Actually, Skil, although under a different name originally, invented the power saw. This is one article on the matter, but there is plenty to be read.:thumbsup:

http://www.skiltools.com/en/AboutUs/SkilHeritage/

I always have a left and right saw on the job when it's time to hand cut a roof. Sometimes you just have to have the reverse bevel.

Porter Cable actually has a matched set of left and right bladed saws. I have the left, but not the right. I also have 4 Skil 77s, as well as an 8 1/4" DeWalt sidewinder and 2 cordless circular saws, an 18 Volt Ridgid and an old 12 Volt DeWalt.

I've buried the DW Hypoid framing saw and (2) 7 1/4" DW sidewinders, as well as a PC left blade framer and a Craftsman worm drive.

I have never killed a Skil 77. All of mine are at least 7 years old.
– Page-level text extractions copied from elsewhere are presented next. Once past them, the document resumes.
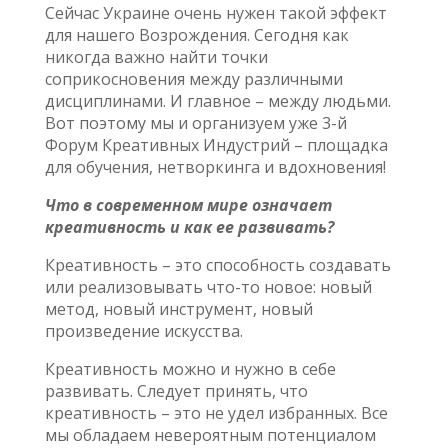
Сейчас Украине очень нужен такой эффект
для нашего Возрождения. Сегодня как
никогда важно найти точки
соприкосновения между различными
дисциплинами. И главное – между людьми.
Вот поэтому мы и организуем уже 3-й
Форум Креативных Индустрий – площадка
для обучения, нетворкинга и вдохновения!
Что в современном мире означает
креативность и как ее развивать?
Креативность – это способность создавать
или реализовывать что-то новое: новый
метод, новый инструмент, новый
произведение искусства.
Креативность можно и нужно в себе
развивать. Следует принять, что
креативность – это не удел избранных. Все
мы обладаем невероятным потенциалом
Not exactly sure how old the first one I bought is.:laughing:


----------



## PZA (Sep 25, 2011)

ahh yeah i knew skil was the first.. thats why we call all circ's here (sidewinders) skil saws...... but i didnt know it was a wormdrive model...

actually i probably had seen it, but didnt realize they were still a current item as we dont have them here, until i started looking at sites like this, etc, usually here on the few traditional roofs that still get build or old houses extended to, you find guys using large double bevel compound mitre saws to do the cuts..

it kinda makes sense now for the first to be right handed, interesting then that they made the sidewinder opposite.


----------



## loneframer (Feb 13, 2009)

PZA said:


> ahh yeah i knew skil was the first.. thats why we call all circ's here (sidewinders) skil saws...... but i didnt know it was a wormdrive model...
> 
> actually i probably had seen it, but didnt realize they were still a current item as we dont have them here, until i started looking at sites like this, etc, usually here on the few traditional roofs that still get build or old houses extended to, you find guys using large double bevel compound mitre saws to do the cuts..
> 
> it kinda makes sense now for the first to be right handed, interesting then that they made the sidewinder opposite.


My personal opinion is the wormdrive is a left handed saw and just happened to be built that way because that's the direction the motor turned in the dough mixer they pirated to build it out of.


----------



## PZA (Sep 25, 2011)

haha when i bought a new estwing the other month, the guy in the shop tried telling me they are cast, handed slightly! i wasnt having it, he looked at it from the back and said yeah its a right handed one, just as i was at the desk paying for it, then i told him i was left handed hahah


----------